• [EXERCISE INPUTS]
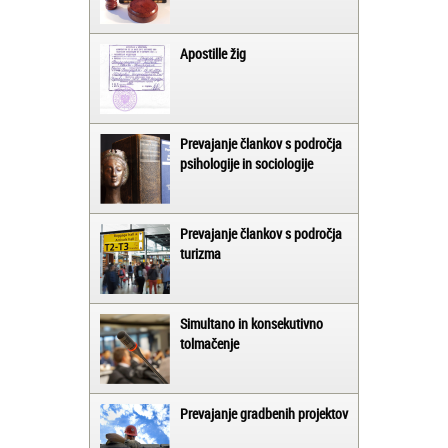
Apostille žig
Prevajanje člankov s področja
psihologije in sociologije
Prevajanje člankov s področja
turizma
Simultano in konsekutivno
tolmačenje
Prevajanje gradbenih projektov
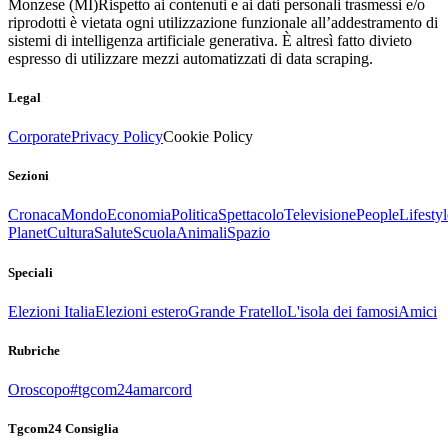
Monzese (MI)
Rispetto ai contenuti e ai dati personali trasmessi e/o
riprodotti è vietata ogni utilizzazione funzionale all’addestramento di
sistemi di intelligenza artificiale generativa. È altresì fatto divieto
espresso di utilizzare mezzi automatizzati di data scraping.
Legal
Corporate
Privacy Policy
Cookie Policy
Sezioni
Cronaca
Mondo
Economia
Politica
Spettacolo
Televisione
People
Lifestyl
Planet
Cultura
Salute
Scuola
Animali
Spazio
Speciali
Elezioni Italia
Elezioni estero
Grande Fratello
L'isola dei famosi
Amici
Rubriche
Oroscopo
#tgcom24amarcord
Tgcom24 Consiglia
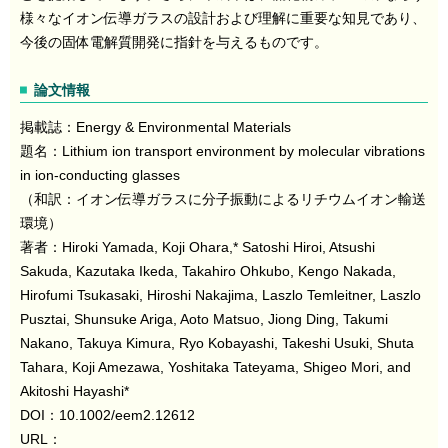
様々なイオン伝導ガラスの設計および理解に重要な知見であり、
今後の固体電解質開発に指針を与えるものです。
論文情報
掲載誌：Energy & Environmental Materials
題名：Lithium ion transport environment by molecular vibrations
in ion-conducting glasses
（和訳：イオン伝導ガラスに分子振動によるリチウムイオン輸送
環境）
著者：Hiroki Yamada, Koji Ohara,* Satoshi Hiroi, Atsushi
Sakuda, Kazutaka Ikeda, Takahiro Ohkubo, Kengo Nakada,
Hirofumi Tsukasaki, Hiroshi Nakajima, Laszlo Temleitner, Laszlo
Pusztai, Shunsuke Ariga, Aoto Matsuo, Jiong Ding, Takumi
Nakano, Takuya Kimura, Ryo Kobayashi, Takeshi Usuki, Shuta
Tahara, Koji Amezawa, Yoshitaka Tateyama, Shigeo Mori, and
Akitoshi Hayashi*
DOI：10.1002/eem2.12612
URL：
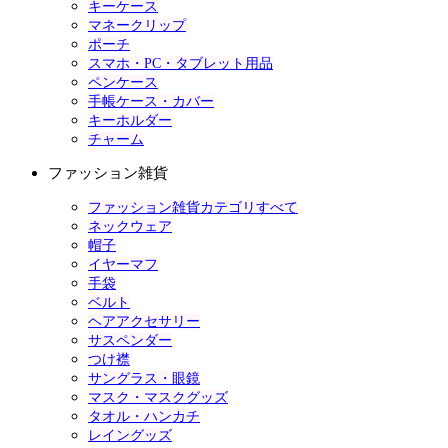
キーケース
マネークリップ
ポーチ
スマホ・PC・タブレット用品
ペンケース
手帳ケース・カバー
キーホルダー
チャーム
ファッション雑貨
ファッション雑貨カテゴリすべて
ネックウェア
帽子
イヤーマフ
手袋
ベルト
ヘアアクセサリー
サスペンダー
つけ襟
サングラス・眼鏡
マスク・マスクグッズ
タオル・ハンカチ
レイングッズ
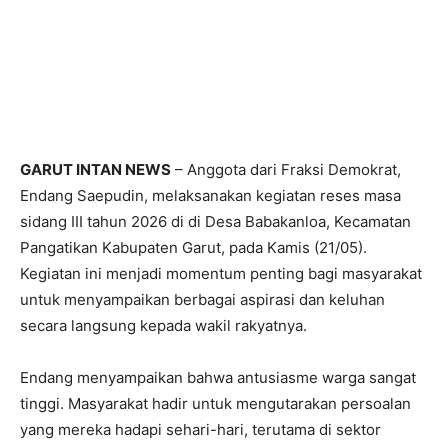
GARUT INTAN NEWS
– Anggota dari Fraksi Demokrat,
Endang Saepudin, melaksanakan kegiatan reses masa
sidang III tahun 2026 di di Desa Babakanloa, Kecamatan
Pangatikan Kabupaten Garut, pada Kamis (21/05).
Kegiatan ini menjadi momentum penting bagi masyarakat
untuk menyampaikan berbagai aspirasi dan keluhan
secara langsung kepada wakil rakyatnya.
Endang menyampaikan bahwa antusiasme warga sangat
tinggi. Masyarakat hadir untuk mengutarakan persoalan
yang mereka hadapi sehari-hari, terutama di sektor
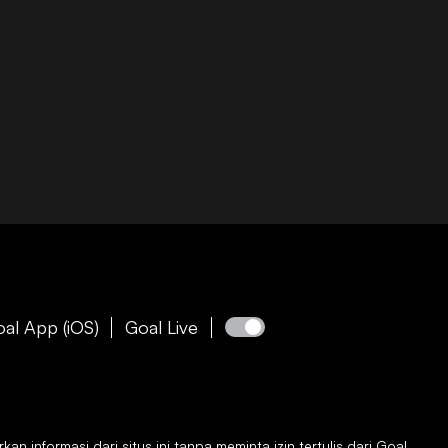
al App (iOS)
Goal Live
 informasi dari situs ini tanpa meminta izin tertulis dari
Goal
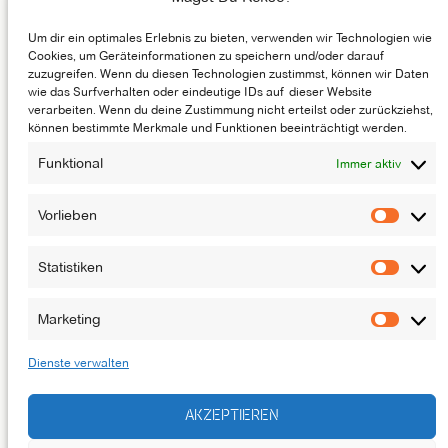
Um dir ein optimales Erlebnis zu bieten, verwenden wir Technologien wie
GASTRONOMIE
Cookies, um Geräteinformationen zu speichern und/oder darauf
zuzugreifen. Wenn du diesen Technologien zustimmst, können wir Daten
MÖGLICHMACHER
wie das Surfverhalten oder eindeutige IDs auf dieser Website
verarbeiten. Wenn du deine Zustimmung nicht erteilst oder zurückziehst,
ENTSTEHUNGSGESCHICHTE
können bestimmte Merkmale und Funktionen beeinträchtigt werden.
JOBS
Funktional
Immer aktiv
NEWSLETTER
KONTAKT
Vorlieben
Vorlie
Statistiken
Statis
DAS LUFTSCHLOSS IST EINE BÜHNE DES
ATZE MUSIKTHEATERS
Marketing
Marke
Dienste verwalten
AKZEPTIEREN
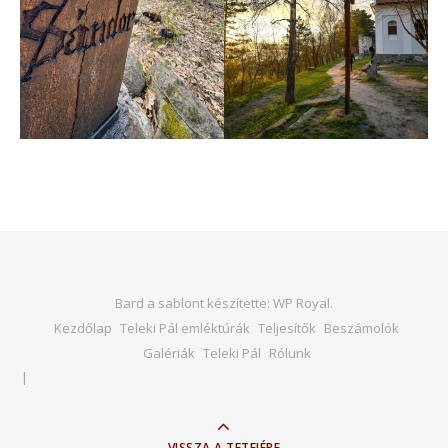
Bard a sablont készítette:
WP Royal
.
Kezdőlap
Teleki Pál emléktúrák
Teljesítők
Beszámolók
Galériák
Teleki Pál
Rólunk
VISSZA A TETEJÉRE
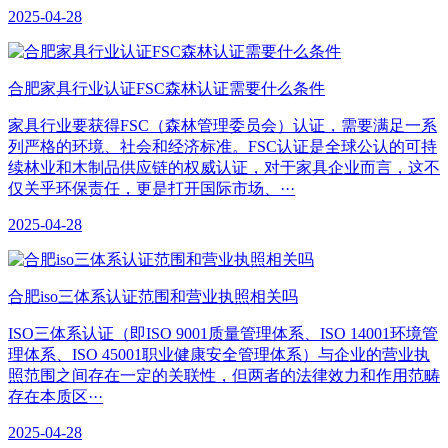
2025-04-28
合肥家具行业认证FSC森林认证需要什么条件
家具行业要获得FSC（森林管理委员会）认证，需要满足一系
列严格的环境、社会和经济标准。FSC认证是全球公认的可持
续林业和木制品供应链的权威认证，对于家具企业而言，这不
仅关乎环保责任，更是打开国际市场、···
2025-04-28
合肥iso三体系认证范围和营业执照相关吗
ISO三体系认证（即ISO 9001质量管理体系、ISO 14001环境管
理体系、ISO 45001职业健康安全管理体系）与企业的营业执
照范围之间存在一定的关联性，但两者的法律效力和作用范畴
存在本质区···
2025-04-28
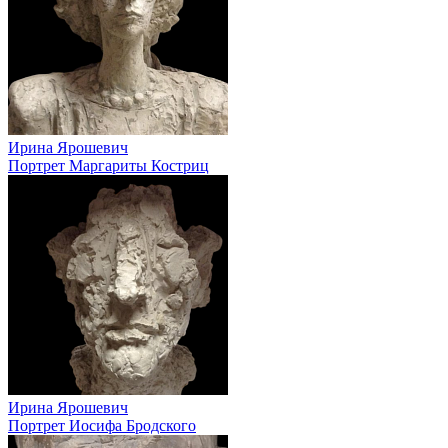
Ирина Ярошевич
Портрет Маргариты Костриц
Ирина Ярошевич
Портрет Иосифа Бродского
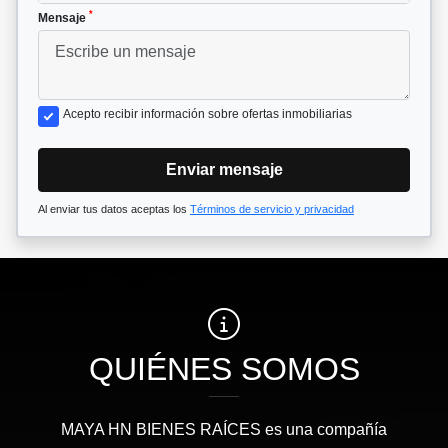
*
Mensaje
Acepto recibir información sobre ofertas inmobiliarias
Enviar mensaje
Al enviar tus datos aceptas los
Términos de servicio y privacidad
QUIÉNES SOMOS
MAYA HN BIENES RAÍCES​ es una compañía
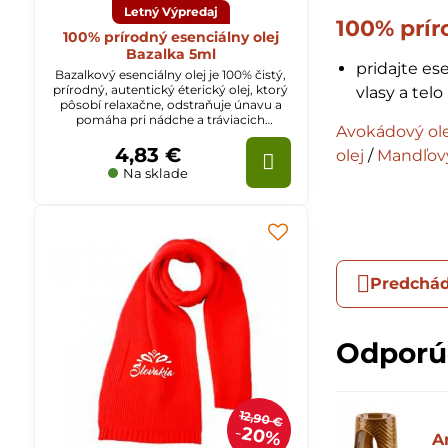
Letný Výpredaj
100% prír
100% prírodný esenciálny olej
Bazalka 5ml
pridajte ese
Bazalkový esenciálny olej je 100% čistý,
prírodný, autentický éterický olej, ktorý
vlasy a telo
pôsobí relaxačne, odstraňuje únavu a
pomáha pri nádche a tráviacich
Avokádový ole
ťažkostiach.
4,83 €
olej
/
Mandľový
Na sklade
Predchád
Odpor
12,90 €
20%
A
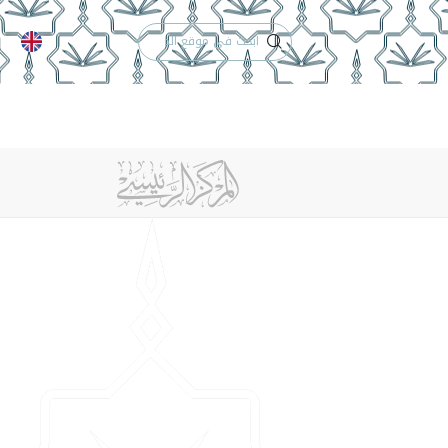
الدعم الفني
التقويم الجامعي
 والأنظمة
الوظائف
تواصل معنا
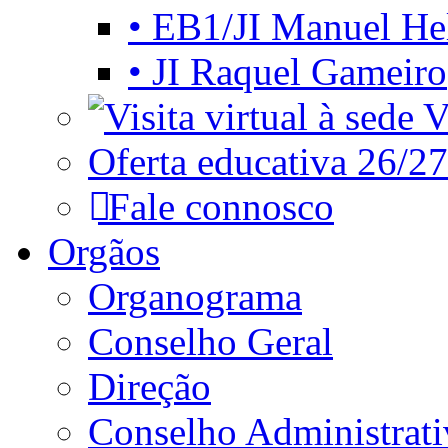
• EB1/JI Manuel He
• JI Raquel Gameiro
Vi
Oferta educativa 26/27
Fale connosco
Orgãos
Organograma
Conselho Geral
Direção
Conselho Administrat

• [TASK DESCRIPTION]
Write out the text lines of all the entries above unchanged, and leave the pictures out.

• [ANSWER TO THIS EXERCISE]
Apostille žig
Prevajanje člankov s področja
psihologije in sociologije
Prevajanje člankov s področja
turizma
Simultano in konsekutivno
tolmačenje
Prevajanje gradbenih projektov
Monzese (MI)
Rispetto ai contenuti e ai dati personali trasmessi e/o
riprodotti è vietata ogni utilizzazione funzionale all’addestramento di
sistemi di intelligenza artificiale generativa. È altresì fatto divieto
espresso di utilizzare mezzi automatizzati di data scraping.
Legal
Corporate
Privacy Policy
Cookie Policy
Sezioni
Cronaca
Mondo
Economia
Politica
Spettacolo
Televisione
People
Lifestyl
Planet
Cultura
Salute
Scuola
Animali
Spazio
Speciali
Elezioni Italia
Elezioni estero
Grande Fratello
L'isola dei famosi
Amici
Rubriche
Oroscopo
#tgcom24amarcord
Tgcom24 Consiglia
様々なイオン伝導ガラスの設計および理解に重要な知見であり、
今後の固体電解質開発に指針を与えるものです。
論文情報
掲載誌：Energy & Environmental Materials
題名：Lithium ion transport environment by molecular vibrations
in ion-conducting glasses
（和訳：イオン伝導ガラスに分子振動によるリチウムイオン輸送
環境）
著者：Hiroki Yamada, Koji Ohara,* Satoshi Hiroi, Atsushi
Sakuda, Kazutaka Ikeda, Takahiro Ohkubo, Kengo Nakada,
Hirofumi Tsukasaki, Hiroshi Nakajima, Laszlo Temleitner, Laszlo
Pusztai, Shunsuke Ariga, Aoto Matsuo, Jiong Ding, Takumi
Nakano, Takuya Kimura, Ryo Kobayashi, Takeshi Usuki, Shuta
Tahara, Koji Amezawa, Yoshitaka Tateyama, Shigeo Mori, and
Akitoshi Hayashi*
DOI：10.1002/eem2.12612
URL：
キーケース
マネークリップ
ポーチ
スマホ・PC・タブレット用品
ペンケース
手帳ケース・カバー
キーホルダー
チャーム
ファッション雑貨
ファッション雑貨カテゴリすべて
ネックウェア
帽子
イヤーマフ
手袋
ベルト
ヘアアクセサリー
サスペンダー
つけ襟
サングラス・眼鏡
マスク・マスクグッズ
タオル・ハンカチ
レイングッズ
GARUT INTAN NEWS
– Anggota dari Fraksi Demokrat,
Endang Saepudin, melaksanakan kegiatan reses masa
sidang III tahun 2026 di di Desa Babakanloa, Kecamatan
Pangatikan Kabupaten Garut, pada Kamis (21/05).
Kegiatan ini menjadi momentum penting bagi masyarakat
untuk menyampaikan berbagai aspirasi dan keluhan
secara langsung kepada wakil rakyatnya.
Endang menyampaikan bahwa antusiasme warga sangat
tinggi. Masyarakat hadir untuk mengutarakan persoalan
yang mereka hadapi sehari-hari, terutama di sektor
al App (iOS)
Goal Live
 informasi dari situs ini tanpa meminta izin tertulis dari
Goal
Um dir ein optimales Erlebnis zu bieten, verwenden wir Technologien wie
GASTRONOMIE
Cookies, um Geräteinformationen zu speichern und/oder darauf
zuzugreifen. Wenn du diesen Technologien zustimmst, können wir Daten
MÖGLICHMACHER
wie das Surfverhalten oder eindeutige IDs auf dieser Website
verarbeiten. Wenn du deine Zustimmung nicht erteilst oder zurückziehst,
ENTSTEHUNGSGESCHICHTE
können bestimmte Merkmale und Funktionen beeinträchtigt werden.
JOBS
Funktional
Immer aktiv
NEWSLETTER
KONTAKT
Vorlieben
Vorlie
Statistiken
Statis
DAS LUFTSCHLOSS IST EINE BÜHNE DES
ATZE MUSIKTHEATERS
Marketing
Marke
Dienste verwalten
AKZEPTIEREN
Bard a sablont készítette:
WP Royal
.
Kezdőlap
Teleki Pál emléktúrák
Teljesítők
Beszámolók
Galériák
Teleki Pál
Rólunk
VISSZA A TETEJÉRE
2025-04-28
合肥家具行业认证FSC森林认证需要什么条件
家具行业要获得FSC（森林管理委员会）认证，需要满足一系
列严格的环境、社会和经济标准。FSC认证是全球公认的可持
续林业和木制品供应链的权威认证，对于家具企业而言，这不
仅关乎环保责任，更是打开国际市场、···
2025-04-28
合肥iso三体系认证范围和营业执照相关吗
ISO三体系认证（即ISO 9001质量管理体系、ISO 14001环境管
理体系、ISO 45001职业健康安全管理体系）与企业的营业执
照范围之间存在一定的关联性，但两者的法律效力和作用范畴
存在本质区···
2025-04-28
Ирина Ярошевич
Портрет Маргариты Костриц
Ирина Ярошевич
Портрет Иосифа Бродского
*
Mensaje
Acepto recibir información sobre ofertas inmobiliarias
Enviar mensaje
Al enviar tus datos aceptas los
Términos de servicio y privacidad
QUIÉNES SOMOS
MAYA HN BIENES RAÍCES​ es una compañía
Letný Výpredaj
100% prír
100% prírodný esenciálny olej
Bazalka 5ml
pridajte ese
Bazalkový esenciálny olej je 100% čistý,
prírodný, autentický éterický olej, ktorý
vlasy a telo
pôsobí relaxačne, odstraňuje únavu a
pomáha pri nádche a tráviacich
Avokádový ole
ťažkostiach.
4,83 €
olej
/
Mandľový
Na sklade
Predchád
Odpor
12,90 €
20%
A
الدعم الفني
التقويم الجامعي
 والأنظمة
الوظائف
تواصل معنا
• EB1/JI Manuel He
• JI Raquel Gameiro
Vi
Oferta educativa 26/27
Fale connosco
Orgãos
Organograma
Conselho Geral
Direção
Conselho Administrat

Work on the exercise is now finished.